» Exercise text
++++++++

Bioinformatics Analysis Identifies Gene Networks Regulating TLR3-Mediated NF-κB Activation (A) Interactome analysis using all hit genes revealed several known protein-protein associations. (B–D) Respectively shows signaling networks of linear ubiquitination complex, myosin, and mediator complex. The network was generated by STRING. The thickness of the connecting lines indicates the confidence level of known functional interactions between indicated proteins.

Figure 3

LUBAC and Mediator Complex Are Needed for TLR3 Signaling (A) Silencing of RNF31 and SHARPIN using two pairs of unique siRNAs reduced NF-κB luciferase reporter activation driven by poly(I:C) stimulation in HEK293T cells. (B) Efficiency of gene silencing is shown. Genes were targeted using pairs of siRNAs. The gene transcript levels were determined using qRT-PCR. The values correspond to mean ± SD of a triplicate experiment and are expressed as fold change of mRNA level relative to scrambled siNT sample (siNT value is taken as 1). The qRT-PCR results were computed through determination of relative Ct value, using the formula (Fold-change = 2^{(Ct of unstimulated – Ct of stimulated) Target gene}/2^{(Ct of unstimulated – Ct of stimulated) Reference gene}). (C) Silencing of RNF31 and SHARPIN reduced IL8 secretion driven by poly(I:C) stimulation in human primary monocytes. (D) Silencing of five component genes of mediator complex using two pairs of unique siRNAs reduced NF-κB luciferase reporter activation driven by poly(I:C) stimulation in HEK293T cells. (E) Mediator complex silencing did not affect the ability of HEK293T cells to support NF-κB luciferase reporter activation induced by ectopic expression of 50 ng each of TRIF, TRAF6, TAK1/TAB2, IKKβ for 24 h. (F) Mediator complex silencing did not affect the ability of p65 to bind to target DNA in poly(I:C) treated HEK293T cells. (G) A network of RNA polymerase II subunits uncovered in the current RNAi screening as hits. The values shown for (A and C–F) are mean ± SE of three independent experiments performed in triplicates. The statistical significance of the difference in values between groups was analyzed using an unpaired two-tailed Student's t test, and p values <0.05 were considered statistically significant. ∗∗p value <0.01.

++++++++

» Raw data

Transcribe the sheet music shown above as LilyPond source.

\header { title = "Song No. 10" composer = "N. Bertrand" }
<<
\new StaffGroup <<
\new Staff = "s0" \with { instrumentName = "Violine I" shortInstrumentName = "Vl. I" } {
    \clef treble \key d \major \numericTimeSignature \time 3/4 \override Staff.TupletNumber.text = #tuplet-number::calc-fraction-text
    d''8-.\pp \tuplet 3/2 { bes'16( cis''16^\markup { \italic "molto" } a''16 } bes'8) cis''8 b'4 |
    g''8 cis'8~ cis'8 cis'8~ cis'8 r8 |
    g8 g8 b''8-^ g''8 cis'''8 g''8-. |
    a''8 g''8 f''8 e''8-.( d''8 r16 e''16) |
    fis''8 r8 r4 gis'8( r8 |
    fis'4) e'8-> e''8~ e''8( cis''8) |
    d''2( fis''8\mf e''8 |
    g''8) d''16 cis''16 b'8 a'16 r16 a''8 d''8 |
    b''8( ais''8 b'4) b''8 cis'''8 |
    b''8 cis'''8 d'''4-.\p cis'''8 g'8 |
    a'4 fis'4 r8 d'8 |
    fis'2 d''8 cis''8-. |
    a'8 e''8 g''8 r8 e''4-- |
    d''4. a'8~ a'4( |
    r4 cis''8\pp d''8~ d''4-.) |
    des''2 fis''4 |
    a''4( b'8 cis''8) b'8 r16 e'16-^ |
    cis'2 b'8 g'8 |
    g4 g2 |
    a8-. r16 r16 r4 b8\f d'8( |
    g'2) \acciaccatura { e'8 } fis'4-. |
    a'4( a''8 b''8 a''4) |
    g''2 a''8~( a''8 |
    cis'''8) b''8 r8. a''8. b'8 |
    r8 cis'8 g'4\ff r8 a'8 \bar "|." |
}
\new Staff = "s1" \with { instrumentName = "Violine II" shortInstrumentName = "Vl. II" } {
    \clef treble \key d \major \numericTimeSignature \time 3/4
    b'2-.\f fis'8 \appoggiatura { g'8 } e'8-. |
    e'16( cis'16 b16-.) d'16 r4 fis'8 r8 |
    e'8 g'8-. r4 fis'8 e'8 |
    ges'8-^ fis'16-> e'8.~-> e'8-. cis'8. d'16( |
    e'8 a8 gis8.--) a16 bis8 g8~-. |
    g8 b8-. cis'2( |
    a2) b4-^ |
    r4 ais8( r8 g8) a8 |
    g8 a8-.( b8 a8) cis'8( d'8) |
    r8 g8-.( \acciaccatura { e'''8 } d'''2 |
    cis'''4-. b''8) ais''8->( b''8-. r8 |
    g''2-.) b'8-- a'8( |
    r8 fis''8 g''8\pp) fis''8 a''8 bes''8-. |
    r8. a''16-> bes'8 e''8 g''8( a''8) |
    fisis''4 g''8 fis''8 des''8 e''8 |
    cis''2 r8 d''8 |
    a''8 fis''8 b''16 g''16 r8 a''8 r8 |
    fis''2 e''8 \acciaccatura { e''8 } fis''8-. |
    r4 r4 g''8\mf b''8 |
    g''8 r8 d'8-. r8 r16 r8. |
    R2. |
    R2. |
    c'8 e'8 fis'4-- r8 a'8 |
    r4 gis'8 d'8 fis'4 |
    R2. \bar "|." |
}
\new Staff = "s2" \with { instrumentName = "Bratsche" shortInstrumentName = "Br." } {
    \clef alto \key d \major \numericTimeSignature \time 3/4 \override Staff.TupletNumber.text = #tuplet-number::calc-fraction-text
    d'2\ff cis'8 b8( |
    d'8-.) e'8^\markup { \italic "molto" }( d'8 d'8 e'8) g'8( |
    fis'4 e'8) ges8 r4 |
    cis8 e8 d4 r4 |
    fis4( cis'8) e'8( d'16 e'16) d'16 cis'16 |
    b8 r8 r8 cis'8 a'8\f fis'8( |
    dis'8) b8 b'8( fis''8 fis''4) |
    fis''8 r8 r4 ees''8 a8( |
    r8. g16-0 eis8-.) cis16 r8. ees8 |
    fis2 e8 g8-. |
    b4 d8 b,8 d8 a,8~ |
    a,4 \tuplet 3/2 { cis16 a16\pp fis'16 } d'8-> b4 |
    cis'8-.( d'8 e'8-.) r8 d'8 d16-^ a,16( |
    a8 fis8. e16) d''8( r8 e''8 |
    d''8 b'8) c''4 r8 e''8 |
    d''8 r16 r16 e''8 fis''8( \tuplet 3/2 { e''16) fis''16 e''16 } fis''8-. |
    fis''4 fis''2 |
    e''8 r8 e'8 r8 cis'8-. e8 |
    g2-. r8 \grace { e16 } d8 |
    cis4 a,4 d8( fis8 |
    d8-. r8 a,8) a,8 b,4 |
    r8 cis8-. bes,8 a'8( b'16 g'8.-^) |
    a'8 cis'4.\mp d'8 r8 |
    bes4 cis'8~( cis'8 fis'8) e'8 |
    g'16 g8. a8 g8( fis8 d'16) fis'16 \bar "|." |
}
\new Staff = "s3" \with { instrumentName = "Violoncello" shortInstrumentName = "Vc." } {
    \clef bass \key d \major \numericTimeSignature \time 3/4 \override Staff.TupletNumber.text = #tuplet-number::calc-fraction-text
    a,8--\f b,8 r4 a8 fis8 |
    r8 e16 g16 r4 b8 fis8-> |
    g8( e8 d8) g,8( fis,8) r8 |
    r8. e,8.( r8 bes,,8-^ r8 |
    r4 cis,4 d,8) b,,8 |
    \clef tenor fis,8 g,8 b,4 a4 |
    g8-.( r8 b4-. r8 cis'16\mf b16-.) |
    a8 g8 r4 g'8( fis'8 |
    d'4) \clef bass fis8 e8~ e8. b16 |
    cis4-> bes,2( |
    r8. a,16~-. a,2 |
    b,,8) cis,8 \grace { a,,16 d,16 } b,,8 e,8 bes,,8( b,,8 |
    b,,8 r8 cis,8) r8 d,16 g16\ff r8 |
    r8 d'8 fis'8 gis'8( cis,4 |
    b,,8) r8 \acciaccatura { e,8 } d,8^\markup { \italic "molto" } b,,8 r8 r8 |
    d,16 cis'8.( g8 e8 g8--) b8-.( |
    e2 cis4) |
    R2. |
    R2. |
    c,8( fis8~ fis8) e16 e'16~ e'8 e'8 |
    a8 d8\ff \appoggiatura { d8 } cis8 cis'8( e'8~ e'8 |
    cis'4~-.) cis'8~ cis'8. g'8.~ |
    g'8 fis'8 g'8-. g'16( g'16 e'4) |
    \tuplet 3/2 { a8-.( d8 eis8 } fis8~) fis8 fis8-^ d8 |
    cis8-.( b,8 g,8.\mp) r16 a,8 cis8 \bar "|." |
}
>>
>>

++++++++

Summarize the figure text above in two sentences.

An interactome analysis of all hit genes, generated with STRING, revealed signaling networks of the linear ubiquitination complex, myosin, and the mediator complex. Silencing RNF31 and SHARPIN or five mediator complex genes reduced poly(I:C)-driven NF-κB reporter activation in HEK293T cells, and silencing RNF31 and SHARPIN also reduced IL8 secretion in human primary monocytes, while mediator complex silencing did not affect reporter activation induced by ectopic TRIF, TRAF6, TAK1/TAB2, and IKKβ, or the binding of p65 to target DNA.